You should try to come up with some questions on your own, but these are examples of reasonable questions:
Please make sure to clearly state each of your questions in your submission.
pd.read_sql("SELECT * FROM zillow LIMIT 2",db)
pd.read_sql("SELECT RegionName, AVG(MedianSoldPricePerSqft_AllHomes) AS Avg_Sqft_Home FROM zillow GROUP BY RegionName LIMIT 5", db)
avg_rent=pd.read_sql("SELECT RegionName, AVG(MedianSoldPricePerSqft_AllHomes) AS Avg_Sqft_Home FROM zillow GROUP BY RegionName", db)
avg_rent.max()
avg_rent.min()
The highest average rent was 1,336 sq ft and the zip code is 94158. And the lowest average rent per square ft was 297 at the zip code of 94080. The barplot below is a distribution of all 26 zip codes and their corresponding average median rent from Zillow.
x = list(avg_rent['RegionName'])
y=list(avg_rent['Avg_Sqft_Home'])
plt.bar(x, y)
plt.ylabel("Avg Sq Ft")
plt.xlabel("Zip Code (941__)")
plt.title("Average Rent by Sq Ft by Zip Code")
plt.show()
pd.read_sql("SELECT * FROM crime LIMIT 2 ",db)
crime_count=pd.read_sql("SELECT Category, COUNT(*) AS Count FROM crime GROUP BY Category", db)
crime_count=crime_count.sort_values(by=["Count"], ascending=[False])
crime_count.head()
crime1=crime_count.drop([20,21])
crime1['Count']
counts=list(crime1.head()['Count'])
counts
labels=list(crime1.head()['Category'])
plt.rcParams["figure.figsize"] = (6,6)
plt.pie(counts,labels=labels,autopct='%1.1F%%',startangle=140)
plt.show()
The pie chart above displays the 5 most common criminal charges in the San Francisco area. The two categories of reports that were removed were 'Other Offenses' and 'Non-Criminal' because they did not provide enough specific information regarding the offense. We see that some form Theft is the most frequent crime among the top 5, at nearly 60% of reports.

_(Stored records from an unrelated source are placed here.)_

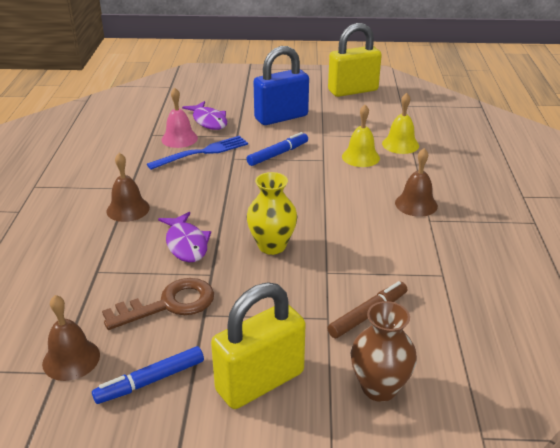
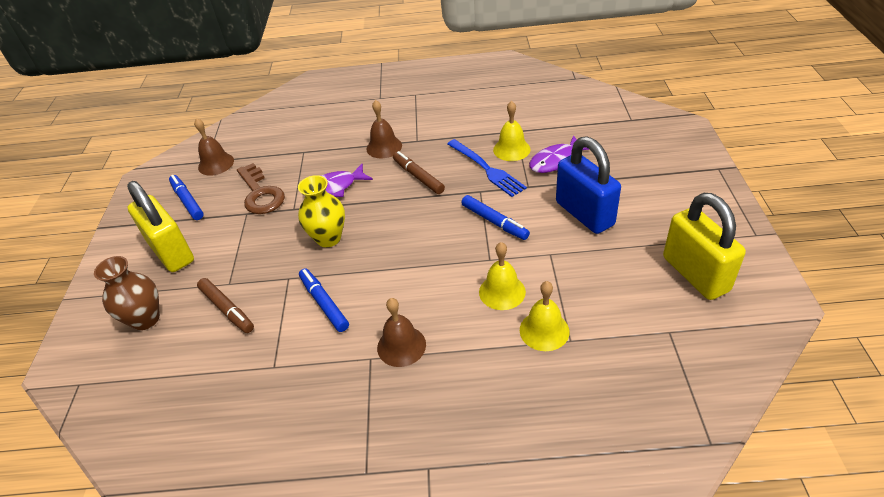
camera: 90 degrees right, 10 degrees up
pink bell [161,88,198,148] -> yellow bell [493,101,531,161]
none -> blue marker [299,269,349,332]
none -> brown marker [393,151,445,194]

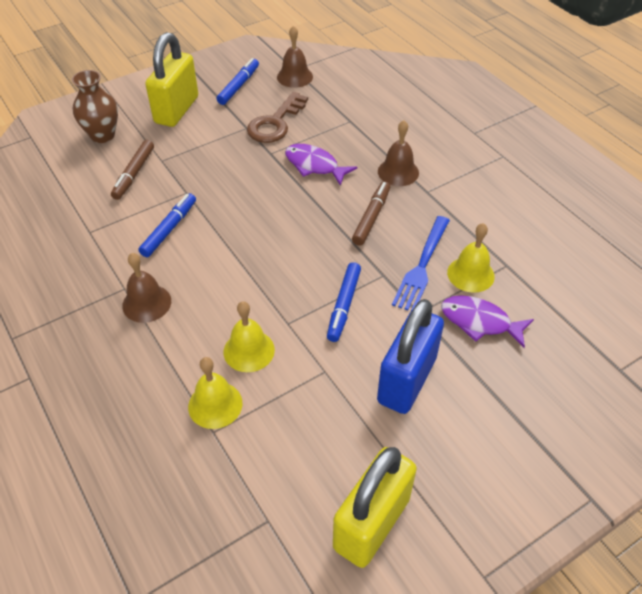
camera: 55 degrees right, 5 degrees up
yellow vase [298,175,345,247] -> none

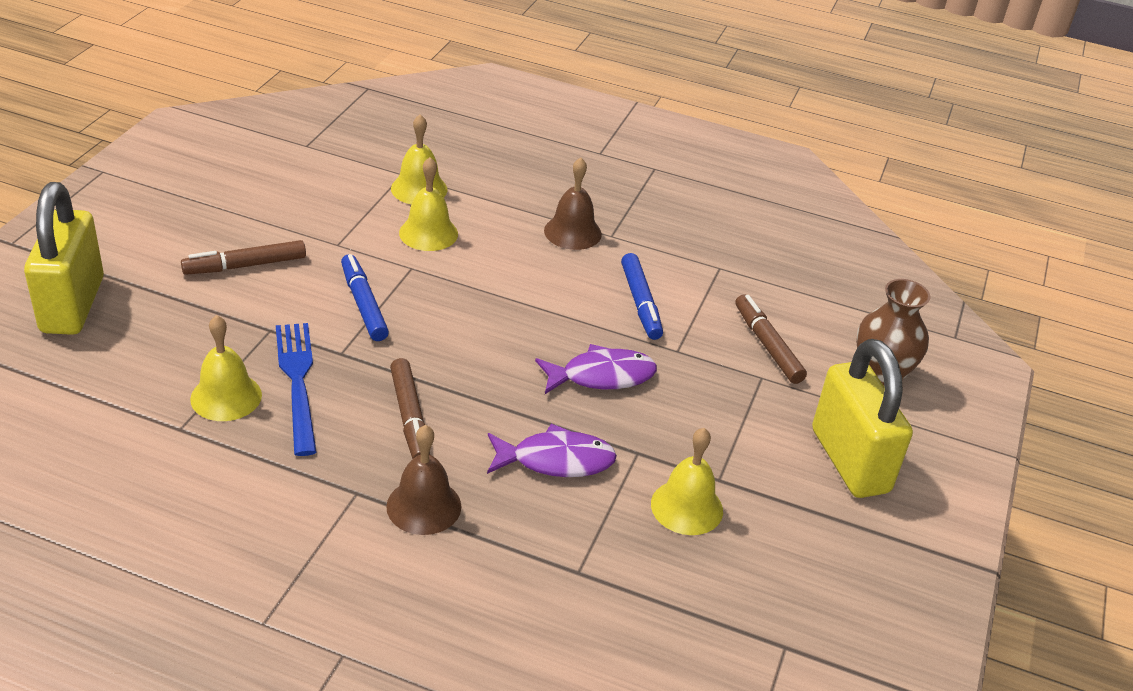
camera: 140 degrees right, 10 degrees down
blue marker [217,58,259,105] -> none
brown key [247,92,308,143] -> yellow bell [651,428,723,535]
brown bell [277,26,313,88] -> none
yellow padlock [333,447,417,568] -> yellow padlock moved to [24,182,104,335]
blue padlock [377,299,444,414] -> brown marker [181,240,306,275]
purple fish [441,295,534,348] -> purple fish moved to [535,344,657,394]

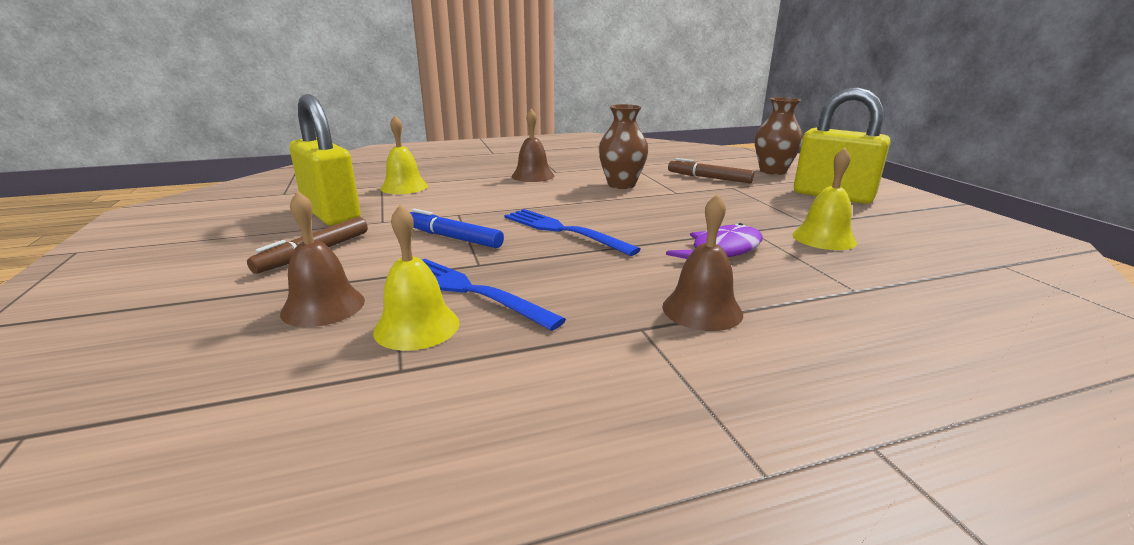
camera: 35 degrees left, 15 degrees down
yellow padlock [24,182,104,335] -> yellow padlock moved to [289,94,361,225]
brown marker [390,358,430,459] -> none
yellow bell [399,157,458,251] -> none
purple fish [535,344,657,394] -> none
blue marker [621,253,663,340] -> brown vase [598,104,649,189]
none -> brown bell [280,191,365,327]
none -> blue fork [504,209,641,256]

noise_complaint=pd.read_sql("SELECT * FROM noise",db)
from mpl_toolkits.basemap import Basemap
fig,ax=plt.subplots(figsize=(10,20))
noisemap = Basemap(llcrnrlon = -122.553864, llcrnrlat = 37.675669, urcrnrlon=-122.334137,urcrnrlat = 37.816836,resolution = 'h', projection = 'merc')
noisemap.drawmapboundary(fill_color = 'white')
noisemap.drawcoastlines() #maybe dun need
noisemap.readshapefile("geo_export_9c1e2bde-8fa4-45cf-aa3a-7959911db8f7", 'districts')
for lon,lat in zip(noise_complaint.Lon,noise_complaint.Lat):
x,y=noisemap(lon,lat)
noisemap.plot(x,y,'ro',markersize=2)
plt.title('Noise Complaint by District')
plt.show()
The red dots indicate all of the locations where there was a noise complaint reported. It appears that the highest density of these reports is in the downtown area of San Francisco. This is expected because this region of San Francisco has the highest density of population and businesses. There are many companies, restaurants, and homes in the financial district so it is realistic that this area would be so loud.
park=pd.read_sql('SELECT * FROM parks ',db)
fig,ax=plt.subplots(figsize=(10,20))
parkmap = Basemap(llcrnrlon = -122.553864, llcrnrlat = 37.675669, urcrnrlon=-122.334137,urcrnrlat = 37.816836,resolution = 'h', projection = 'merc')
parkmap.drawmapboundary(fill_color = 'white')
parkmap.drawcoastlines()
parkmap.readshapefile("geo_export_9c1e2bde-8fa4-45cf-aa3a-7959911db8f7", 'districts')
for lon,lat in zip(park.Lon,park.Lat):
x,y=parkmap(lon,lat)
parkmap.plot(x,y,'go',markersize=2)
plt.title('Park by District')
plt.show()
This plot shows the location of parks in San Francisco, split by the districts. There does not appear to be any sort of clustering of parks, which makes sense. It is unnecessary to have so many parks all in one close proximity.
pd.read_sql('SELECT * FROM schools LIMIT 3',db)
school_type=pd.read_sql("SELECT GeneralType, COUNT(*) AS Count FROM schools GROUP BY GeneralType", db)
count_school=list(school_type['Count'])
count_school
label_school=list(school_type['GeneralType'])
plt.rcParams["figure.figsize"] = (6,6)
plt.pie(count_school,labels=label_school,autopct='%1.1F%%')
plt.title('Type of School')
plt.show()
The last graphic displayed is another pie chart. Because there were only four types of schools, they were all plotted together. It appears that CDC or development center are the most frequent in San Francisco. Another interesting statistic was the high frequency of private schools at 28.5%. For people that live in San Francisco, they know that the public school system is a lottery so many families take education into their own hands by sending their children to private schools.